### Quoted text

Computational Environment for Statistical Data Analysis (NMST440)

Arnošt Komárek


Home (CZ) | Teaching (CZ) | BESEDA | NMST552 |

Teaching summer

NMST432 | NMST440 |

Teaching winter

NMSA407 | NMST431 |

Teaching, software

Rko (CZ) |


Diploma theses (CZ) | Bachelor theses (CZ) |

Computational Environment for Statistical Data Analysis (NMST440)

Summer semester 2017–18

SIS pages of the course:    ENG    CZE


Tutorial: Thursday 17:20 in K11   


  • There will be no tutorial on 15/03/2018. Students are advised to work on the assignments given by that time.


Tutorial 1 (22/02/2018)

Topic: HTML and bibliographic information sources on Internet.

######

:: What is required ::
Please reproduce the course page word for word, from "Summer semester 2017–18" to "sources on Internet.".

### Provided material

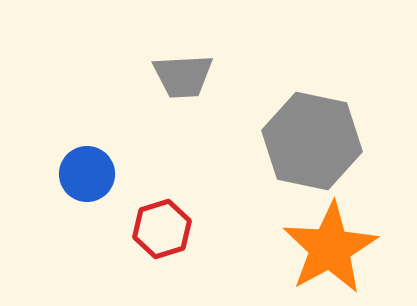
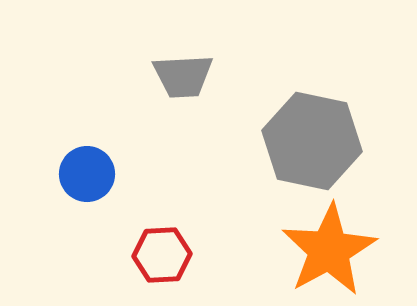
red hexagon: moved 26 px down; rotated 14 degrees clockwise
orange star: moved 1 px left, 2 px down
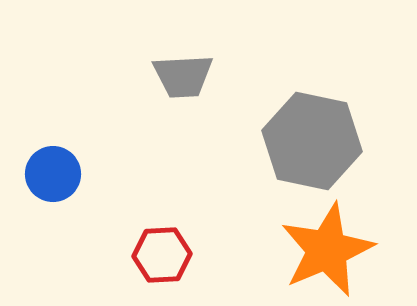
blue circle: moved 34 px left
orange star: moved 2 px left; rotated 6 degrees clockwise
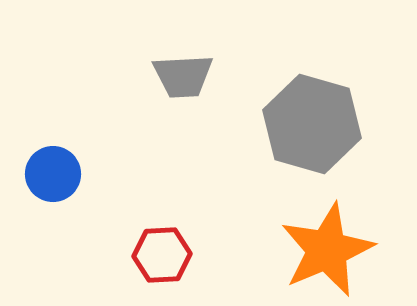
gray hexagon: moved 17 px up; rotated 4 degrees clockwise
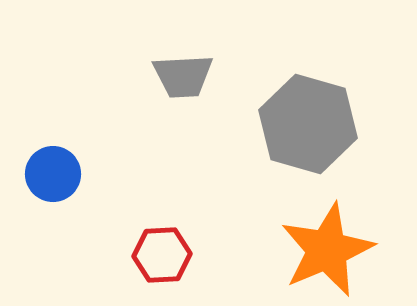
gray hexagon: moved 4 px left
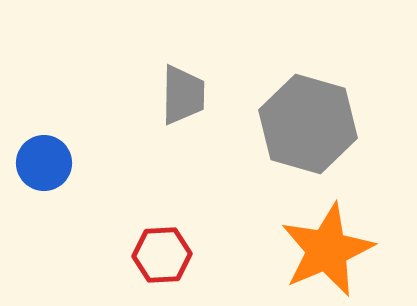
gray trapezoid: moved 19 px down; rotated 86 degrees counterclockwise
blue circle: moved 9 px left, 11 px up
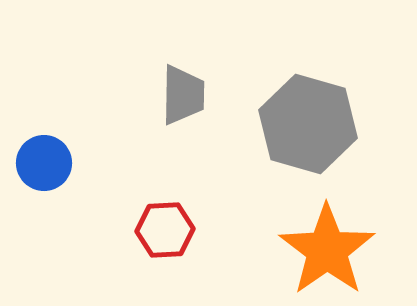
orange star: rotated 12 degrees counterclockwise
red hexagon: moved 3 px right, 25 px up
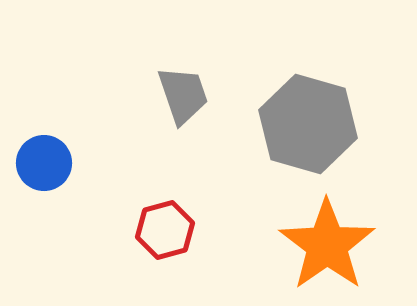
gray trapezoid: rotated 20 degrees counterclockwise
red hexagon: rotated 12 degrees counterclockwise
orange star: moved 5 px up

######

:: Complete response ::
Summer semester 2017–18

SIS pages of the course:    ENG    CZE


Tutorial: Thursday 17:20 in K11   


  • There will be no tutorial on 15/03/2018. Students are advised to work on the assignments given by that time.


Tutorial 1 (22/02/2018)

Topic: HTML and bibliographic information sources on Internet.